Often the topic that’s mentioned the most is prioritized. For example if most of the context window contains a conversation about the first chapter of a document and then you pivot to discuss the second chapter there is a good chance the model will get confused - it doesn’t know that all the discussion about the first chapter is suddenly irrelevant.
Solutions
For now the labs prioritize performance on benchmarks - which typically involve short, focussed prompts & answers. This works well with the current models. But there’s relatively little focus on longer conversations. That will come (not least because it’s table stakes for anyone who expects ASI/ AGI to take over the world). But for now we need to accept it’s not there and we have to adjust.
So what to do?
Keep conversations focussed. Wide ranging conversations on multiple disjoint subjects will confuse the models. I find myself consciously thinking about how to split conversations across multiple sessions.

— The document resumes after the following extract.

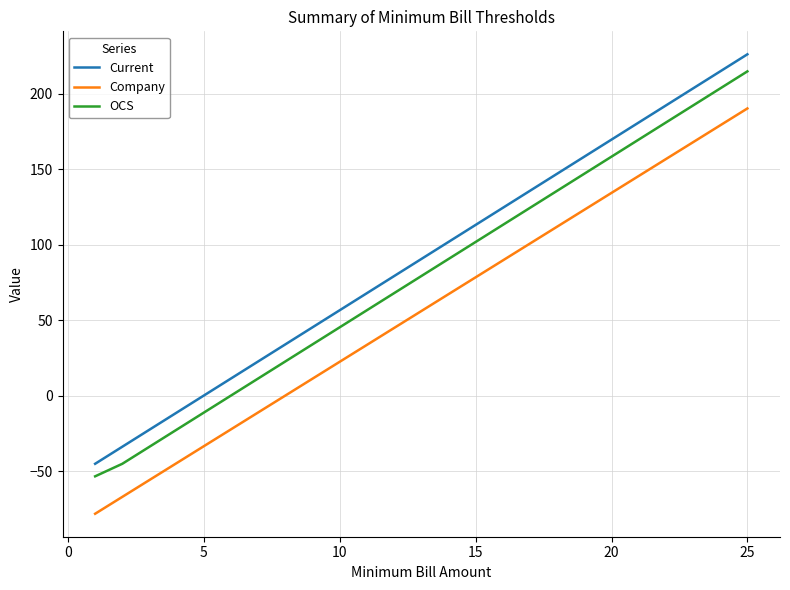

Which series has the largest range (max minus min)?

Current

Get the model to summarize the conversation; you can then filter what’s important and move that to a new session.
Remember most models allow you to rewrite previous questions. If you don’t like the way the conversation is going, you can go back and branch the conversation. I find myself doing this increasingly where I realise I’ve asked the wrong question - invariably my second attempt will give the model a more focussed instruction (e.g. generate COMPLETE, CONSOLIDATED, UPDATED code, not deltas). As an aside, being able to do this with humans would be quite useful - you could have fun testing out potential answers to questions before having to commit :).
Had I broken my 100k-word story into smaller chunks or added specific instructions for Grok 3 to process it sequentially, I would have gotten a better summary. The model wasn't being difficult - it was drowning in context.

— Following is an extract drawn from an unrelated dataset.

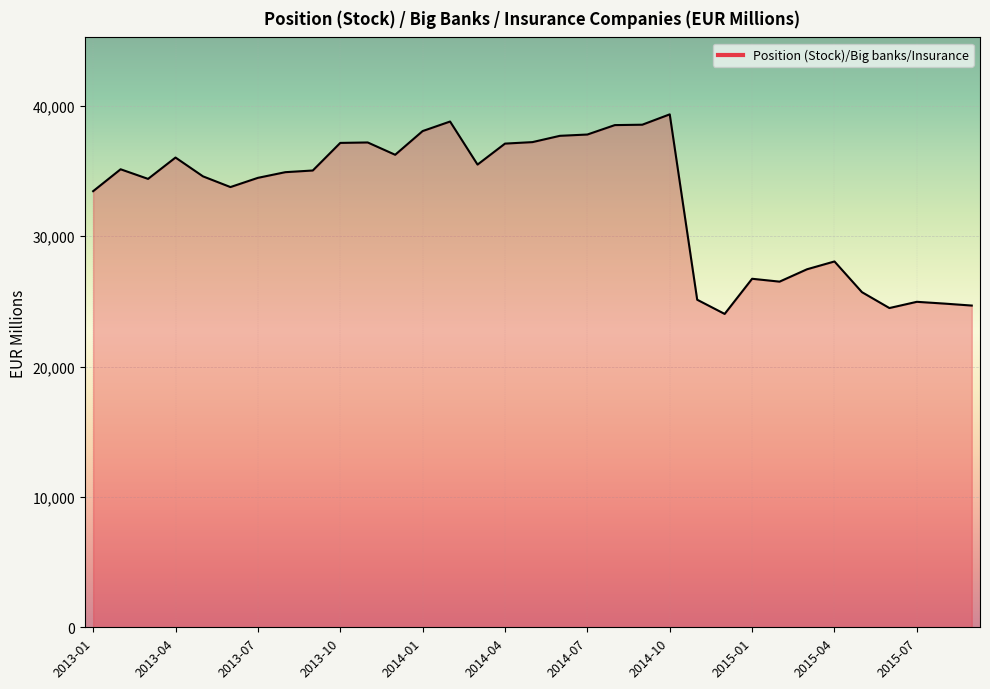

What is the smallest value displayed?

24043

While future models will improve at handling long conversations through better attention mechanisms and memory management, the fundamental architecture of LLMs suggests this will remain a challenge. The most effective users of AI will be those who understand these limitations and structure their interactions accordingly.
In many ways it’s not so different from talking to a human. Persuading and convincing other humans is rarely a matter of blurting out what you want - you need a strategy, a plan. And it’s similar with AI - learning how to ‘work’ the AI will inevitably produce better results.
As these tools become more integrated into our daily work, it’s not going to be prompt engineering that matters, but conversation engineering - the ability to structure exchanges that play to AI's strengths while minimizing its weaknesses. How might you restructure your AI interactions knowing what you now know about how these models 'think'?







Thanks Martin. Tbh I’m struggling to see why conversation history is such a big problem for the labs. What is the best tool we have for summarising a conversation? Or parse a conversation into separate threads?.. yes an AI. So why can’t the AI just be doing this automatically, as a maintenance operation.
And maybe the AI needs multiple levels of summarisation, to add longer term memories. E.g. our memories of school days are more heavily filtered and summarised the longer we leave them behind.
An end goal is perhaps for an AI to be able to update its own system prompt based on its learnings. Is this part of getting to AGI? Just as with humans it shouldn’t be easy for AIs to change their personality or fundamental traits. Maybe changes will “flow up” as summaries of summaries are compared to the AIs “fundamental beliefs”. But this sounds harder.